Reproduce verbatim the lines of the data below, from the line with "uplatnit: uplatnit -> regionu" to the line with "2054: 2054 -> 2048", both included. Leave the pictures out of your answer.

Supplied data ::
-=-=-

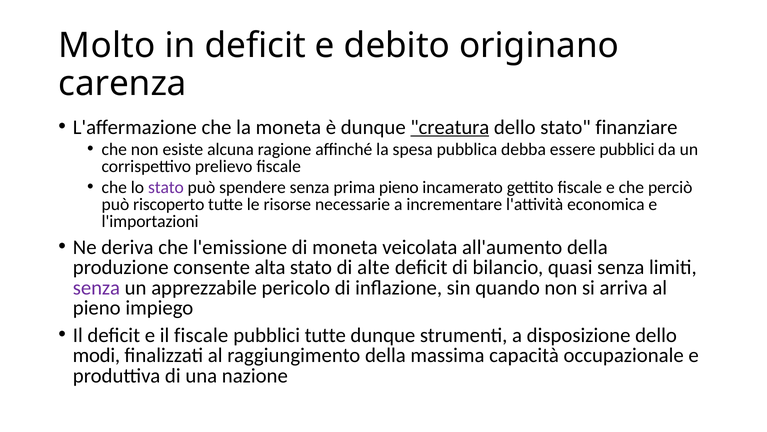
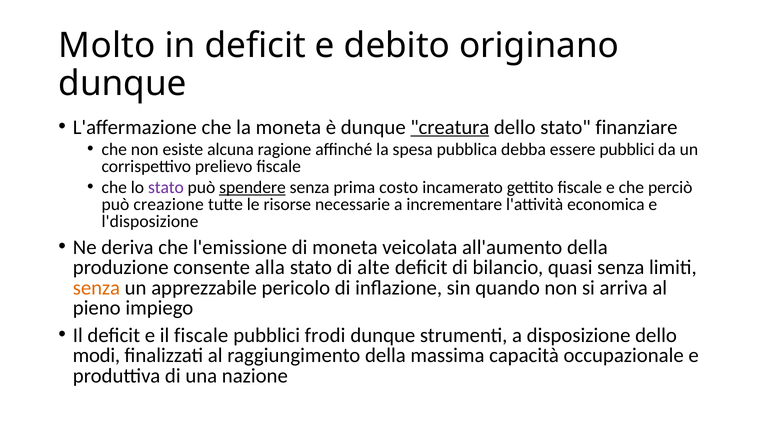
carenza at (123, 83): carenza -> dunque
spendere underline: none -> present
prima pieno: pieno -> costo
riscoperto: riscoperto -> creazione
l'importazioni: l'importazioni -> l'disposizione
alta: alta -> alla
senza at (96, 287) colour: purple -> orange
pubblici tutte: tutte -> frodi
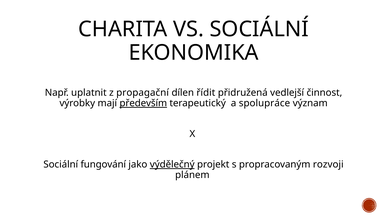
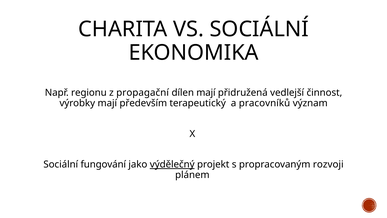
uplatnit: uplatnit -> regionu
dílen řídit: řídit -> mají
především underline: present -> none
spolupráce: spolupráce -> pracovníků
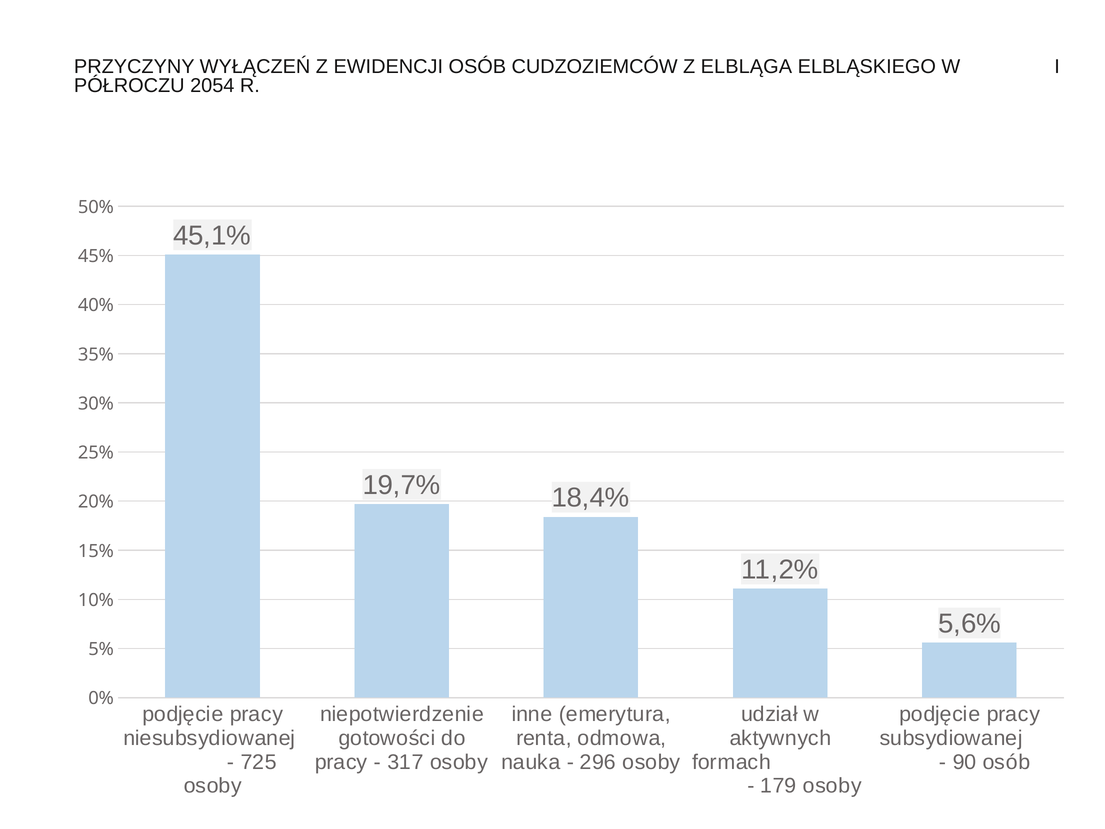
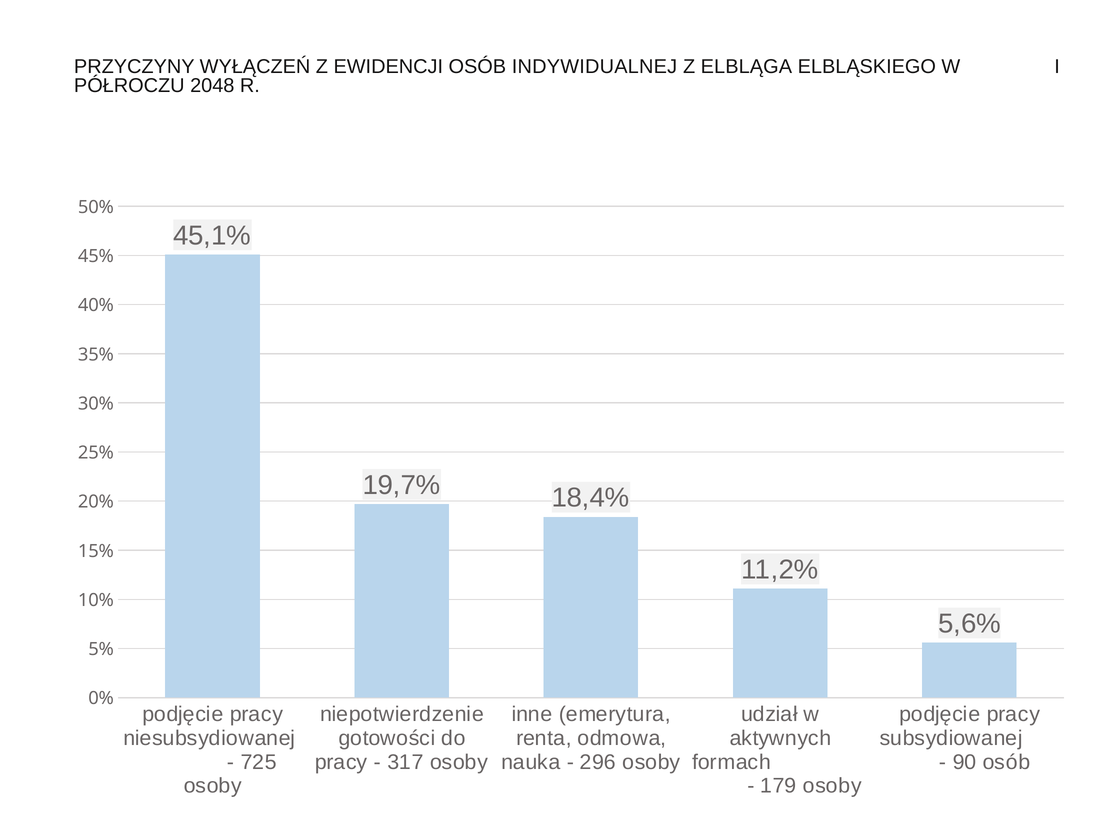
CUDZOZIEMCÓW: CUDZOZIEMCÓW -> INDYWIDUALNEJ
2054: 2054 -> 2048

-=-=-

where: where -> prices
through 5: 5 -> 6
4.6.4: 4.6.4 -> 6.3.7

-=-=-

Reply to the exercise ::
uplatnit: uplatnit -> regionu
dílen řídit: řídit -> mají
především underline: present -> none
spolupráce: spolupráce -> pracovníků
CUDZOZIEMCÓW: CUDZOZIEMCÓW -> INDYWIDUALNEJ
2054: 2054 -> 2048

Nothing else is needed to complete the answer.